**Your objective:**
Return, exactly as written, all lines from the line containing "22.35±3.32 | 22.1±1.1 |" to the end of the entries below, with both ends included.

**Information provided:**
==================================================

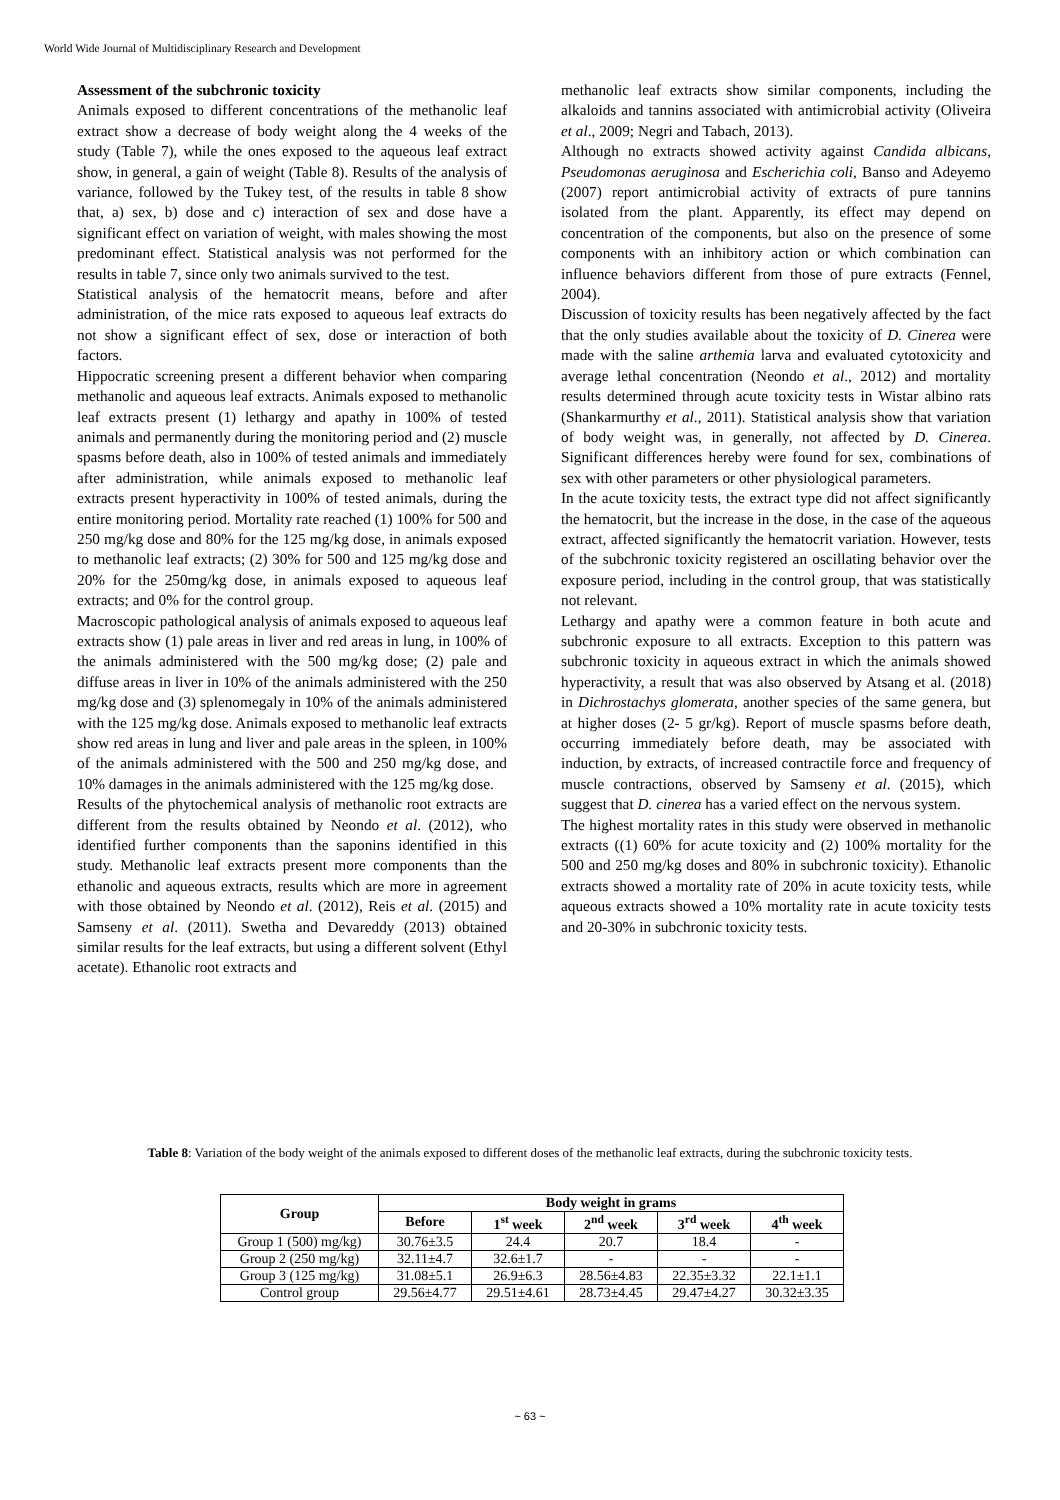World Wide Journal of Multidisciplinary Research and Development
Assessment of the subchronic toxicity
Animals exposed to different concentrations of the methanolic leaf extract show a decrease of body weight along the 4 weeks of the study (Table 7), while the ones exposed to the aqueous leaf extract show, in general, a gain of weight (Table 8). Results of the analysis of variance, followed by the Tukey test, of the results in table 8 show that, a) sex, b) dose and c) interaction of sex and dose have a significant effect on variation of weight, with males showing the most predominant effect. Statistical analysis was not performed for the results in table 7, since only two animals survived to the test.
Statistical analysis of the hematocrit means, before and after administration, of the mice rats exposed to aqueous leaf extracts do not show a significant effect of sex, dose or interaction of both factors.
Hippocratic screening present a different behavior when comparing methanolic and aqueous leaf extracts. Animals exposed to methanolic leaf extracts present (1) lethargy and apathy in 100% of tested animals and permanently during the monitoring period and (2) muscle spasms before death, also in 100% of tested animals and immediately after administration, while animals exposed to methanolic leaf extracts present hyperactivity in 100% of tested animals, during the entire monitoring period. Mortality rate reached (1) 100% for 500 and 250 mg/kg dose and 80% for the 125 mg/kg dose, in animals exposed to methanolic leaf extracts; (2) 30% for 500 and 125 mg/kg dose and 20% for the 250mg/kg dose, in animals exposed to aqueous leaf extracts; and 0% for the control group.
Macroscopic pathological analysis of animals exposed to aqueous leaf extracts show (1) pale areas in liver and red areas in lung, in 100% of the animals administered with the 500 mg/kg dose; (2) pale and diffuse areas in liver in 10% of the animals administered with the 250 mg/kg dose and (3) splenomegaly in 10% of the animals administered with the 125 mg/kg dose. Animals exposed to methanolic leaf extracts show red areas in lung and liver and pale areas in the spleen, in 100% of the animals administered with the 500 and 250 mg/kg dose, and 10% damages in the animals administered with the 125 mg/kg dose.
Results of the phytochemical analysis of methanolic root extracts are different from the results obtained by Neondo et al. (2012), who identified further components than the saponins identified in this study. Methanolic leaf extracts present more components than the ethanolic and aqueous extracts, results which are more in agreement with those obtained by Neondo et al. (2012), Reis et al. (2015) and Samseny et al. (2011). Swetha and Devareddy (2013) obtained similar results for the leaf extracts, but using a different solvent (Ethyl acetate). Ethanolic root extracts and
methanolic leaf extracts show similar components, including the alkaloids and tannins associated with antimicrobial activity (Oliveira et al., 2009; Negri and Tabach, 2013).
Although no extracts showed activity against Candida albicans, Pseudomonas aeruginosa and Escherichia coli, Banso and Adeyemo (2007) report antimicrobial activity of extracts of pure tannins isolated from the plant. Apparently, its effect may depend on concentration of the components, but also on the presence of some components with an inhibitory action or which combination can influence behaviors different from those of pure extracts (Fennel, 2004).
Discussion of toxicity results has been negatively affected by the fact that the only studies available about the toxicity of D. Cinerea were made with the saline arthemia larva and evaluated cytotoxicity and average lethal concentration (Neondo et al., 2012) and mortality results determined through acute toxicity tests in Wistar albino rats (Shankarmurthy et al., 2011). Statistical analysis show that variation of body weight was, in generally, not affected by D. Cinerea. Significant differences hereby were found for sex, combinations of sex with other parameters or other physiological parameters.
In the acute toxicity tests, the extract type did not affect significantly the hematocrit, but the increase in the dose, in the case of the aqueous extract, affected significantly the hematocrit variation. However, tests of the subchronic toxicity registered an oscillating behavior over the exposure period, including in the control group, that was statistically not relevant.
Lethargy and apathy were a common feature in both acute and subchronic exposure to all extracts. Exception to this pattern was subchronic toxicity in aqueous extract in which the animals showed hyperactivity, a result that was also observed by Atsang et al. (2018) in Dichrostachys glomerata, another species of the same genera, but at higher doses (2- 5 gr/kg). Report of muscle spasms before death, occurring immediately before death, may be associated with induction, by extracts, of increased contractile force and frequency of muscle contractions, observed by Samseny et al. (2015), which suggest that D. cinerea has a varied effect on the nervous system.
The highest mortality rates in this study were observed in methanolic extracts ((1) 60% for acute toxicity and (2) 100% mortality for the 500 and 250 mg/kg doses and 80% in subchronic toxicity). Ethanolic extracts showed a mortality rate of 20% in acute toxicity tests, while aqueous extracts showed a 10% mortality rate in acute toxicity tests and 20-30% in subchronic toxicity tests.
Table 8: Variation of the body weight of the animals exposed to different doses of the methanolic leaf extracts, during the subchronic toxicity tests.
| Group | Body weight in grams | | | | |
| --- | --- | --- | --- | --- | --- |
| | Before | 1<sup>st</sup> week | 2<sup>nd</sup> week | 3<sup>rd</sup> week | 4<sup>th</sup> week |
| Group 1 (500) mg/kg) | 30.76±3.5 | 24.4 | 20.7 | 18.4 | - |
| Group 2 (250 mg/kg) | 32.11±4.7 | 32.6±1.7 | - | - | - |
| Group 3 (125 mg/kg) | 31.08±5.1 | 26.9±6.3 | 28.56±4.83 | 22.35±3.32 | 22.1±1.1 |
| Control group | 29.56±4.77 | 29.51±4.61 | 28.73±4.45 | 29.47±4.27 | 30.32±3.35 |
~ 63 ~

==================================================

**Expected answer:**
| Group 3 (125 mg/kg) | 31.08±5.1 | 26.9±6.3 | 28.56±4.83 | 22.35±3.32 | 22.1±1.1 |
| Control group | 29.56±4.77 | 29.51±4.61 | 28.73±4.45 | 29.47±4.27 | 30.32±3.35 |
~ 63 ~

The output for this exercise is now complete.